The idea I had involves using jQuery to attach an unload event to the window and store the targeted form’s contents in a JSON object. If you don’t know how localStorage works, check out this article on the Mozilla Developer blog¬†about how it works and its major shortcomings. In short, the only type you can store and retrieve is a string, which doesn’t make a whole lot of sense. That means that integers, floats, regexps, arrays, and objects need some pre-treatment before being stored in localStorage. In the instance of my plugin idea, ideally I would serialize the form and save it to localStorage. To do this, we can use the built in JSON.stringify and JSON.parse methods to convert the serialized object to a string and save it as a localStorage property, then convert it back to an object in order to loop through it. The only gotcha is when you want to store a function expression, you’re (almost) out of luck. JSON.stringify will strip them out, presumably because of potential security issues with parsing the then-stringified Javascript code. But in this context, we’re not doing anything of the sort so we’re good.

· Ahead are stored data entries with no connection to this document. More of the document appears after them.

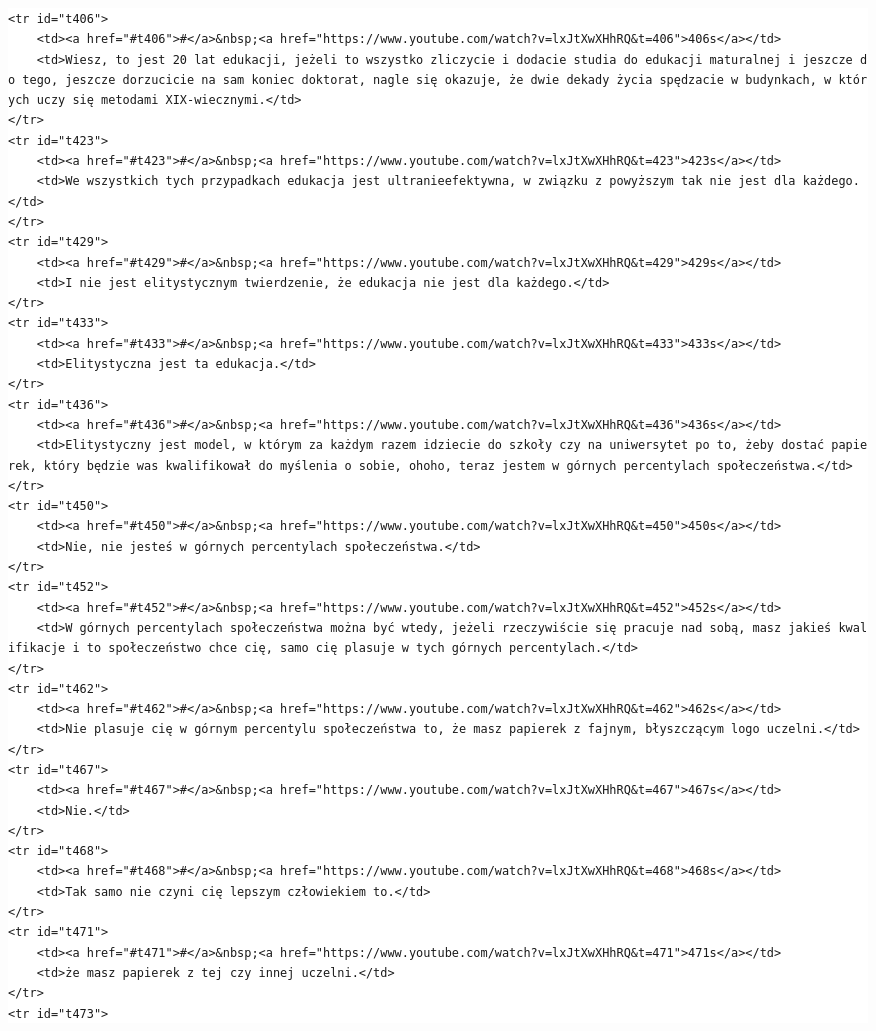     <tr id="t406">
        <td><a href="#t406">#</a>&nbsp;<a href="https://www.youtube.com/watch?v=lxJtXwXHhRQ&t=406">406s</a></td>
        <td>Wiesz, to jest 20 lat edukacji, jeżeli to wszystko zliczycie i dodacie studia do edukacji maturalnej i jeszcze do tego, jeszcze dorzucicie na sam koniec doktorat, nagle się okazuje, że dwie dekady życia spędzacie w budynkach, w których uczy się metodami XIX-wiecznymi.</td>
    </tr>
    <tr id="t423">
        <td><a href="#t423">#</a>&nbsp;<a href="https://www.youtube.com/watch?v=lxJtXwXHhRQ&t=423">423s</a></td>
        <td>We wszystkich tych przypadkach edukacja jest ultranieefektywna, w związku z powyższym tak nie jest dla każdego.</td>
    </tr>
    <tr id="t429">
        <td><a href="#t429">#</a>&nbsp;<a href="https://www.youtube.com/watch?v=lxJtXwXHhRQ&t=429">429s</a></td>
        <td>I nie jest elitystycznym twierdzenie, że edukacja nie jest dla każdego.</td>
    </tr>
    <tr id="t433">
        <td><a href="#t433">#</a>&nbsp;<a href="https://www.youtube.com/watch?v=lxJtXwXHhRQ&t=433">433s</a></td>
        <td>Elitystyczna jest ta edukacja.</td>
    </tr>
    <tr id="t436">
        <td><a href="#t436">#</a>&nbsp;<a href="https://www.youtube.com/watch?v=lxJtXwXHhRQ&t=436">436s</a></td>
        <td>Elitystyczny jest model, w którym za każdym razem idziecie do szkoły czy na uniwersytet po to, żeby dostać papierek, który będzie was kwalifikował do myślenia o sobie, ohoho, teraz jestem w górnych percentylach społeczeństwa.</td>
    </tr>
    <tr id="t450">
        <td><a href="#t450">#</a>&nbsp;<a href="https://www.youtube.com/watch?v=lxJtXwXHhRQ&t=450">450s</a></td>
        <td>Nie, nie jesteś w górnych percentylach społeczeństwa.</td>
    </tr>
    <tr id="t452">
        <td><a href="#t452">#</a>&nbsp;<a href="https://www.youtube.com/watch?v=lxJtXwXHhRQ&t=452">452s</a></td>
        <td>W górnych percentylach społeczeństwa można być wtedy, jeżeli rzeczywiście się pracuje nad sobą, masz jakieś kwalifikacje i to społeczeństwo chce cię, samo cię plasuje w tych górnych percentylach.</td>
    </tr>
    <tr id="t462">
        <td><a href="#t462">#</a>&nbsp;<a href="https://www.youtube.com/watch?v=lxJtXwXHhRQ&t=462">462s</a></td>
        <td>Nie plasuje cię w górnym percentylu społeczeństwa to, że masz papierek z fajnym, błyszczącym logo uczelni.</td>
    </tr>
    <tr id="t467">
        <td><a href="#t467">#</a>&nbsp;<a href="https://www.youtube.com/watch?v=lxJtXwXHhRQ&t=467">467s</a></td>
        <td>Nie.</td>
    </tr>
    <tr id="t468">
        <td><a href="#t468">#</a>&nbsp;<a href="https://www.youtube.com/watch?v=lxJtXwXHhRQ&t=468">468s</a></td>
        <td>Tak samo nie czyni cię lepszym człowiekiem to.</td>
    </tr>
    <tr id="t471">
        <td><a href="#t471">#</a>&nbsp;<a href="https://www.youtube.com/watch?v=lxJtXwXHhRQ&t=471">471s</a></td>
        <td>że masz papierek z tej czy innej uczelni.</td>
    </tr>
    <tr id="t473">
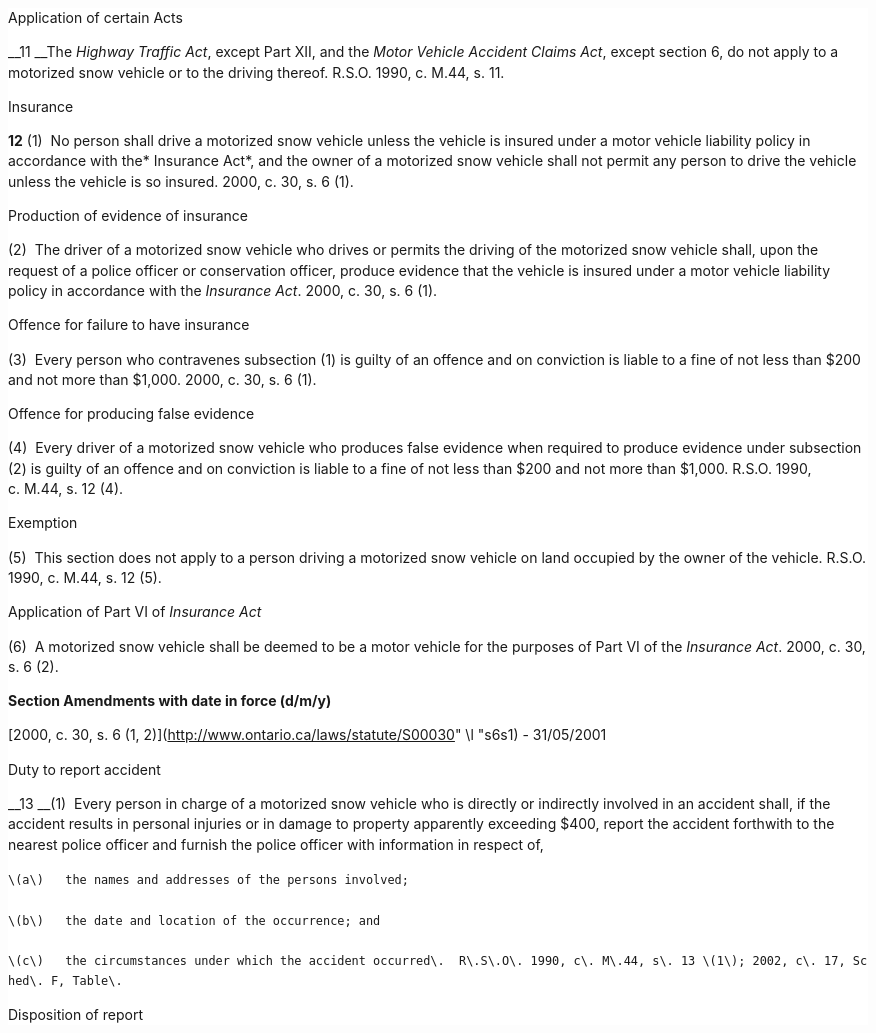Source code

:Application of certain Acts

<a id="BK12"></a>__11 __The *Highway Traffic Act*, except Part XII, and the *Motor Vehicle Accident Claims Act*, except section 6, do not apply to a motorized snow vehicle or to the driving thereof\.  R\.S\.O\. 1990, c\. M\.44, s\. 11\.

Insurance

<a id="BK13"></a>__12__ \(1\)  No person shall drive a motorized snow vehicle unless the vehicle is insured under a motor vehicle liability policy in accordance with the* Insurance Act*, and the owner of a motorized snow vehicle shall not permit any person to drive the vehicle unless the vehicle is so insured\.  2000, c\. 30, s\. 6 \(1\)\.

Production of evidence of insurance

\(2\)  The driver of a motorized snow vehicle who drives or permits the driving of the motorized snow vehicle shall, upon the request of a police officer or conservation officer, produce evidence that the vehicle is insured under a motor vehicle liability policy in accordance with the *Insurance Act*\.  2000, c\. 30, s\. 6 \(1\)\.

Offence for failure to have insurance

\(3\)  Every person who contravenes subsection \(1\) is guilty of an offence and on conviction is liable to a fine of not less than $200 and not more than $1,000\.  2000, c\. 30, s\. 6 \(1\)\.

Offence for producing false evidence

\(4\)  Every driver of a motorized snow vehicle who produces false evidence when required to produce evidence under subsection \(2\) is guilty of an offence and on conviction is liable to a fine of not less than $200 and not more than $1,000\.  R\.S\.O\. 1990, c\. M\.44, s\. 12 \(4\)\.

Exemption

\(5\)  This section does not apply to a person driving a motorized snow vehicle on land occupied by the owner of the vehicle\.  R\.S\.O\. 1990, c\. M\.44, s\. 12 \(5\)\.

Application of Part VI of *Insurance Act*

\(6\)  A motorized snow vehicle shall be deemed to be a motor vehicle for the purposes of Part VI of the *Insurance Act*\.  2000, c\. 30, s\. 6 \(2\)\.

__Section Amendments with date in force \(d/m/y\)__

[2000, c\. 30, s\. 6 \(1, 2\)](http://www.ontario.ca/laws/statute/S00030" \l "s6s1) \- 31/05/2001

Duty to report accident

<a id="BK14"></a>__13 __\(1\)  Every person in charge of a motorized snow vehicle who is directly or indirectly involved in an accident shall, if the accident results in personal injuries or in damage to property apparently exceeding $400, report the accident forthwith to the nearest police officer and furnish the police officer with information in respect of,

	\(a\)	the names and addresses of the persons involved;

	\(b\)	the date and location of the occurrence; and

	\(c\)	the circumstances under which the accident occurred\.  R\.S\.O\. 1990, c\. M\.44, s\. 13 \(1\); 2002, c\. 17, Sched\. F, Table\.

Disposition of report
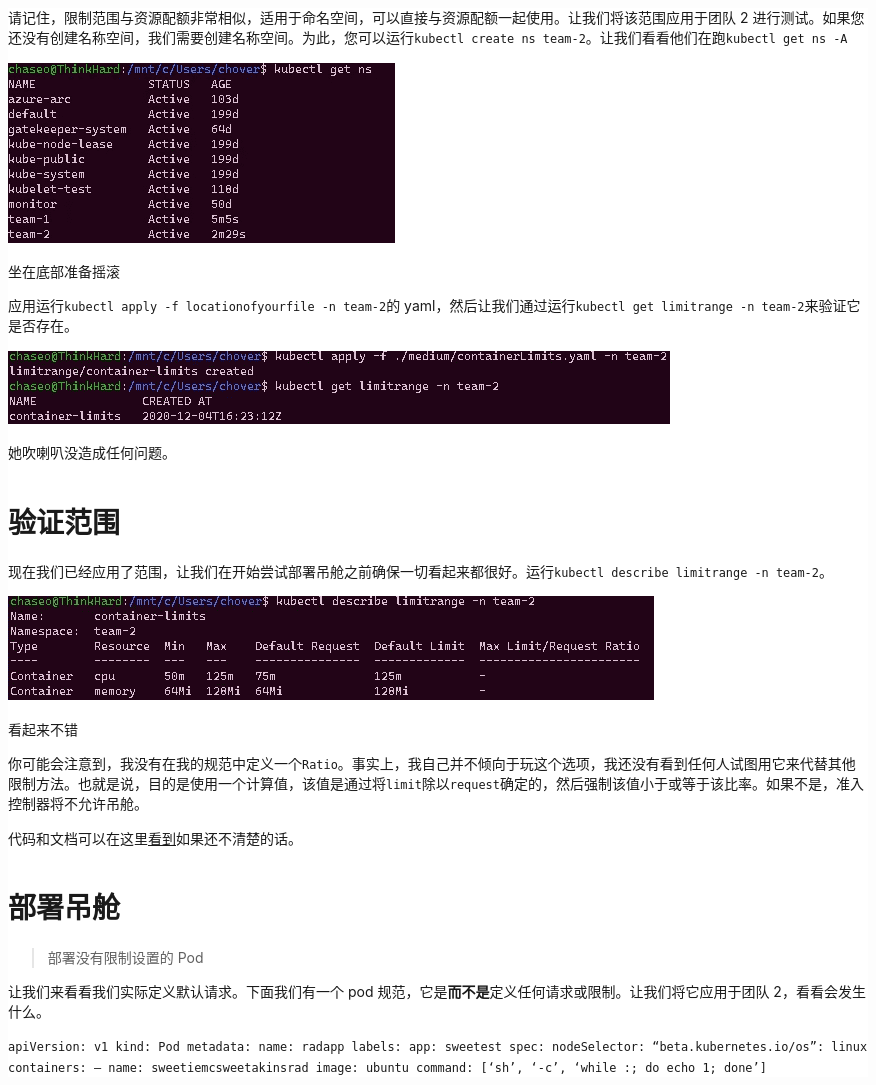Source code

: 请记住，限制范围与资源配额非常相似，适用于命名空间，可以直接与资源配额一起使用。让我们将该范围应用于团队 2 进行测试。如果您还没有创建名称空间，我们需要创建名称空间。为此，您可以运行`kubectl create ns team-2`。让我们看看他们在跑`kubectl get ns -A`

![](img/605dc0a5630e6c45cc63e125f34aed69.png)

坐在底部准备摇滚

应用运行`kubectl apply -f locationofyourfile -n team-2`的 yaml，然后让我们通过运行`kubectl get limitrange -n team-2`来验证它是否存在。

![](img/d31b8cfba6ce5f7394369db77e34f33a.png)

她吹喇叭没造成任何问题。

# 验证范围

现在我们已经应用了范围，让我们在开始尝试部署吊舱之前确保一切看起来都很好。运行`kubectl describe limitrange -n team-2`。

![](img/33069e710ef12736fb285d499e9e7ab5.png)

看起来不错

你可能会注意到，我没有在我的规范中定义一个`Ratio`。事实上，我自己并不倾向于玩这个选项，我还没有看到任何人试图用它来代替其他限制方法。也就是说，目的是使用一个计算值，该值是通过将`limit`除以`request`确定的，然后强制该值小于或等于该比率。如果不是，准入控制器将不允许吊舱。

代码和文档可以在这里[看到](https://github.com/kubernetes/community/blob/master/contributors/design-proposals/resource-management/admission_control_limit_range.md)如果还不清楚的话。

# 部署吊舱

> 部署没有限制设置的 Pod

让我们来看看我们实际定义默认请求。下面我们有一个 pod 规范，它是**而不是**定义任何请求或限制。让我们将它应用于团队 2，看看会发生什么。

`apiVersion: v1
kind: Pod
metadata:
name: radapp
labels:
app: sweetest
spec:
nodeSelector:
“beta.kubernetes.io/os”: linux
containers:
— name: sweetiemcsweetakinsrad
image: ubuntu
command: [‘sh’, ‘-c’, ‘while :; do echo 1; done’]`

I put together a quick plugin that will store this information under whatever property name you give, or if none is given, by the form’s ID. I’ve tested it to work with the most common input types, but have not tested types such as file, range, number, etc. Most of the HTML5 input types should work fine, but for now I’ll only guarantee that it will work with text, hidden, checkbox, radio, select, and textarea form fields. I’ve also written it to prompt the user before it fills in the saved data, so if multiple people are using the same computer or if you really did intend to destroy the partially filled form, you don’t have to restore the form’s state.

You can check out a demo page, download the uncompressed source or grab a packed version for use on your own forms. You can also grab the uncompressed source along with the qUnit tests on GitHub.